Parry Teasdale is an American video artist and a founding member of the early video collective Videofreex. He was also involved with Lanesville TV, one of the first unlicensed TV stations, throughout the 1970s.

==Role in founding Videofreex==
Teasdale attended the Woodstock music festival during the summer of 1969 where he met and became friends with future Videofreex co-founder David Cort. Both having brought video equipment, the pair collaborated in filming the festival, placing emphasis on the crowds rather than the musical performers in their footage. After an unsuccessful attempt to sell the Woodstock tapes to the CBS news program 60 Minutes, Teasdale moved to Manhattan to found Videofreex along with Cort and Cort's then-girlfriend Curtis Ratcliff (Boyle 1997, p. 15). CBS executive Don West quickly became interested in the newly formed group's work, particularly their portrayals of youth and 1960s counterculture. He funded the shooting of the pilot of a new program that might replace The Smothers Brothers Comedy Hour, which had recently been cancelled. The network declined to pick up the finished project, titled Subject to Change, deeming it too radical for network television.
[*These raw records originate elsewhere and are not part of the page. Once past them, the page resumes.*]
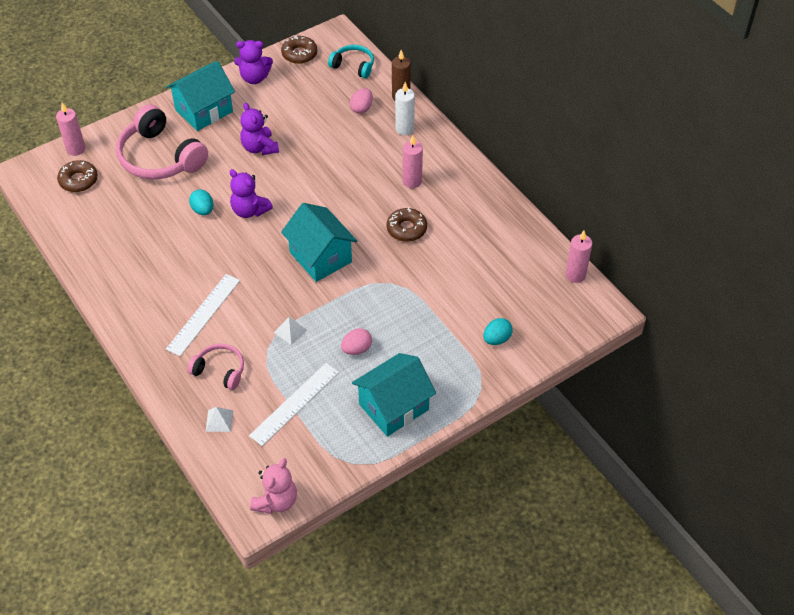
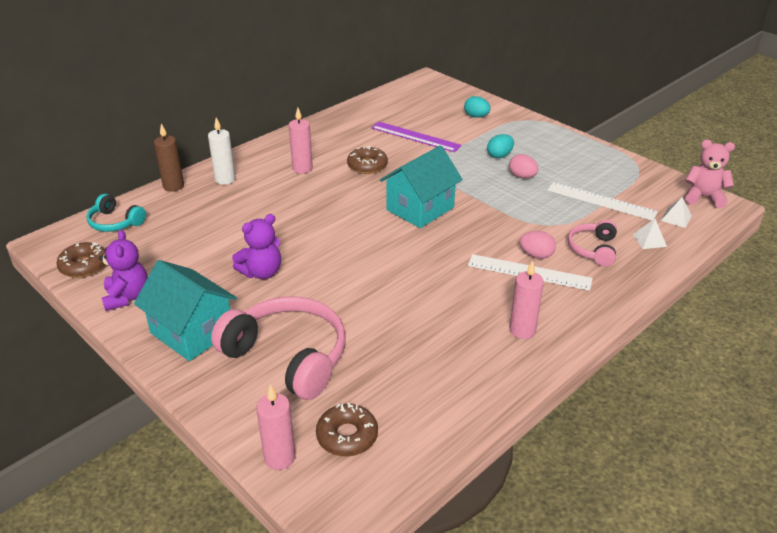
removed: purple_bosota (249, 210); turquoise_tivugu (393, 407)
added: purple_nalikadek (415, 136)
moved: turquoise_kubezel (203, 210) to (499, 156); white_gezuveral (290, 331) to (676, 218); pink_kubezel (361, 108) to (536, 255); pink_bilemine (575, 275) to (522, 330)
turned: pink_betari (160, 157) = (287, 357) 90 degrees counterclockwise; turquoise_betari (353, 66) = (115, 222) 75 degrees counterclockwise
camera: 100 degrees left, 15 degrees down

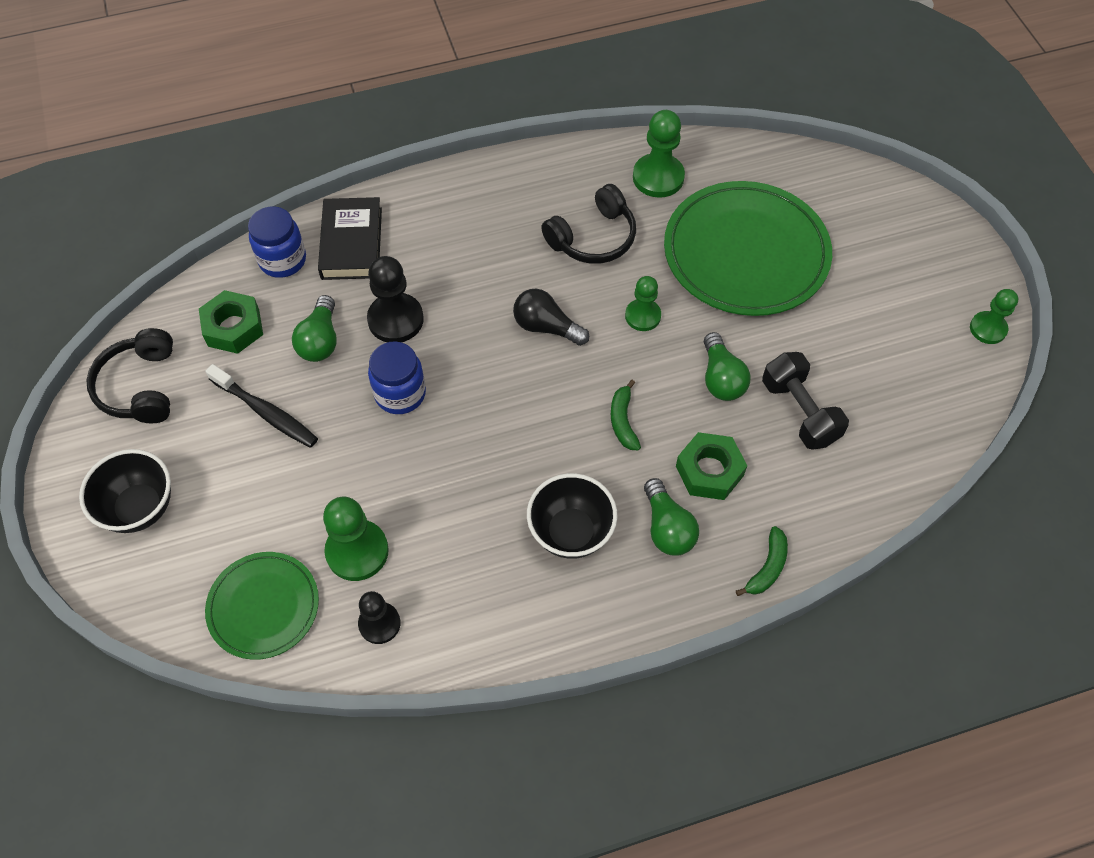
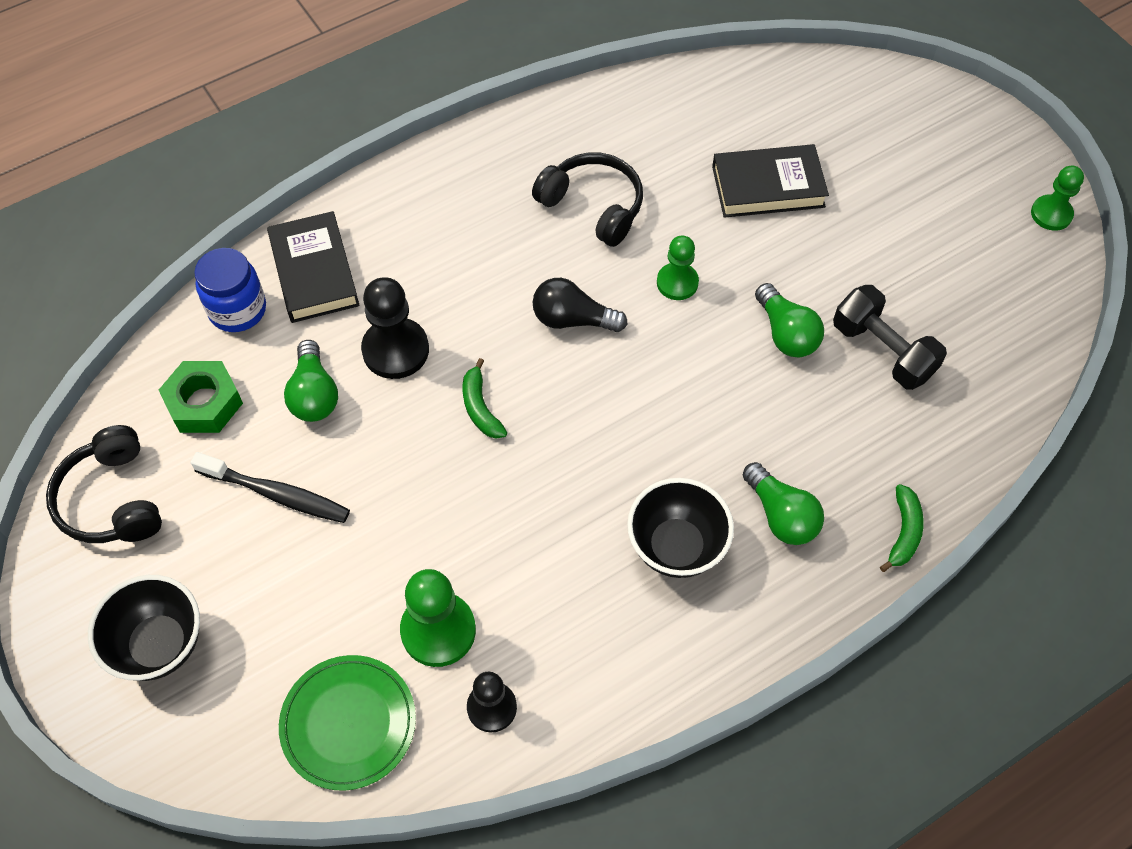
removed: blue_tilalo (400, 394); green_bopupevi (658, 177); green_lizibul (709, 471)
moved: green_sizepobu (623, 421) to (480, 407)
replaced: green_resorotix (746, 253) to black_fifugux (768, 186)
turned: black_betari (593, 238) = (593, 206) 90 degrees counterclockwise
camera: 15 degrees left, 0 degrees up

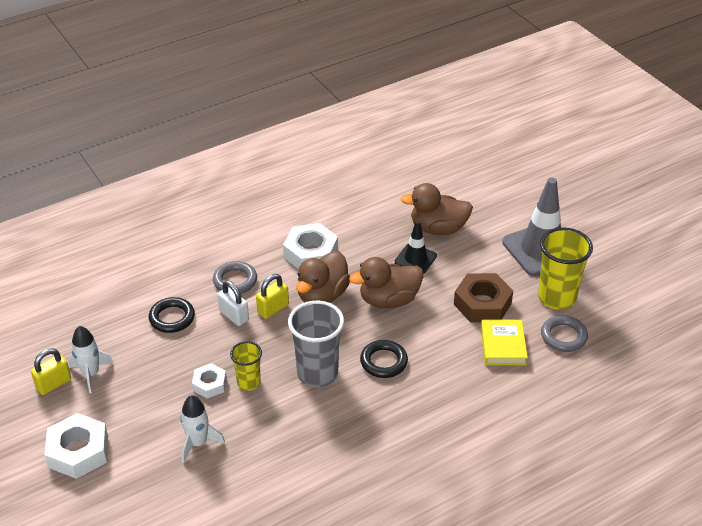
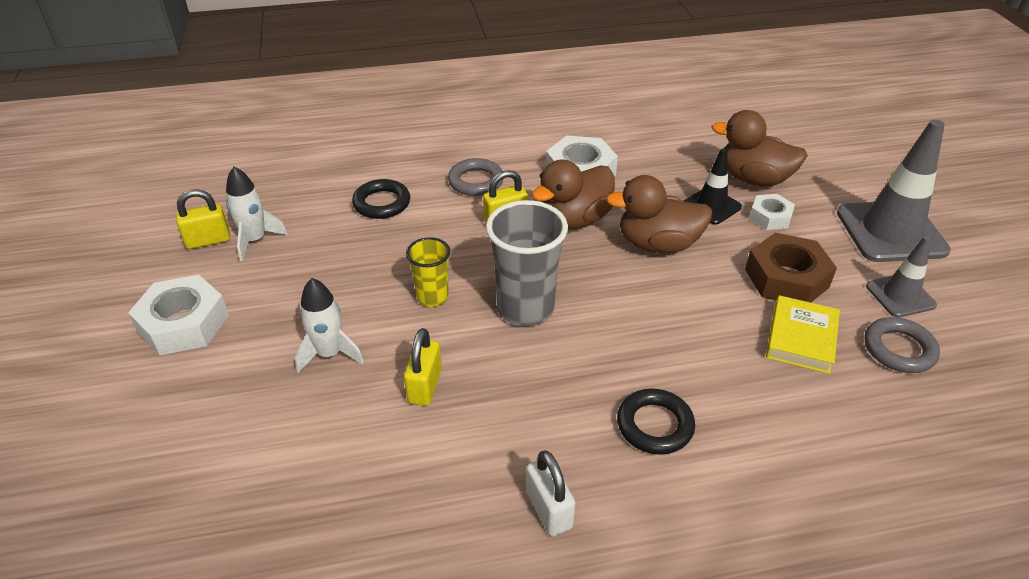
added: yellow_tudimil (425, 386)
moved: white_lizibul (209, 384) to (770, 217); white_tudimil (234, 316) to (549, 509); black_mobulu (383, 362) to (654, 425)
replaced: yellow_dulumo (557, 298) to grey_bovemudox (900, 296)
camera: 20 degrees right, 0 degrees up

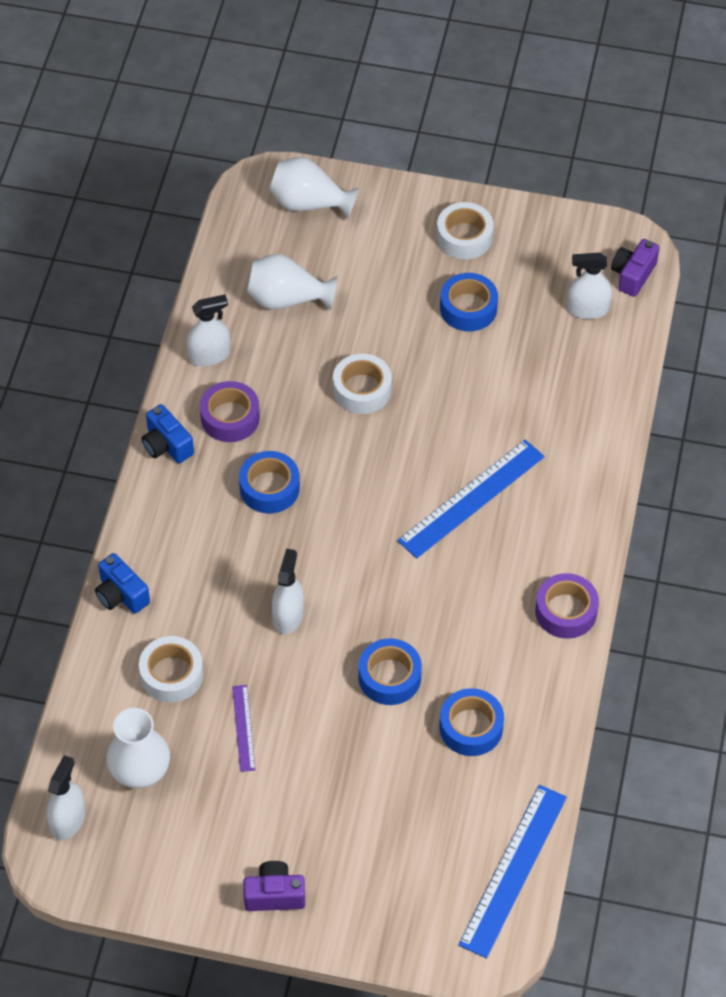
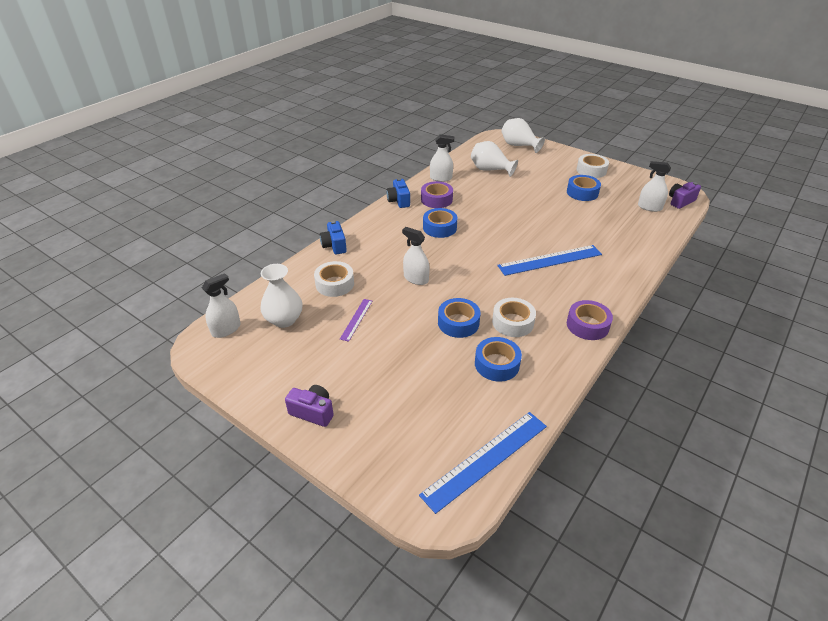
moved: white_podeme (362, 389) to (512, 322)
turned: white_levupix (288, 616) = (416, 278) 90 degrees counterclockwise
camera: 25 degrees right, 15 degrees down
Due to the high cost of rent in SoHo, several members of Videofreex including Teasdale decided to leave the city but remain part of the collective.

==Early work in unlicensed television==
Having received a grant of $40,000 from the Rochester Museum and Science Center, several Videofreex moved to a large house in Lanesville, a rural village located in the southern part of Hunter, New York in the Catskill Mountains. Here, they began to produce live "narrowcasts" (Boyle 1997, p. 88) for the local community every Saturday night, and the Lanesville TV project became the first unauthorized television program. After the collective dissolved in 1978, Teasdale worked as a U.S. Federal Communications Commission consultant in its investigation of the legality of low power television.

==Involvement with TVTV==
Teasdale collaborated with San Francisco-based video collective TVTV. He contributed to the editing of the independent documentary The World's Largest TV Studio, (Boyle 1997, p. 87), which provided coverage of the 1972 Democratic National Convention in Miami Beach, Florida. This work became the first broadcast television program to be shot with portable equipment. Teasdale did not participate in the production of its Republican counterpart, Four More Years, instead turning his attention to independent television in his pursuit of liveness and the unconventional (Boyle 1997, p. 44).

==After Videofreex==
In the 1980s, Teasdale went into the publishing industry and has held positions as editor of The Woodstock Times and The Independent. As of 2015, he was working as editor and publisher of The Columbia Paper, an independent newspaper based in Ghent, New York. He also wrote Videofreex: America's First Pirate TV Station: The Catskills Collective That Turned It On (1999), an insider's account of the collective, and led the Videofreex in the collaboration The Spaghetti City Video Manual (1973), a technical guide to video equipment.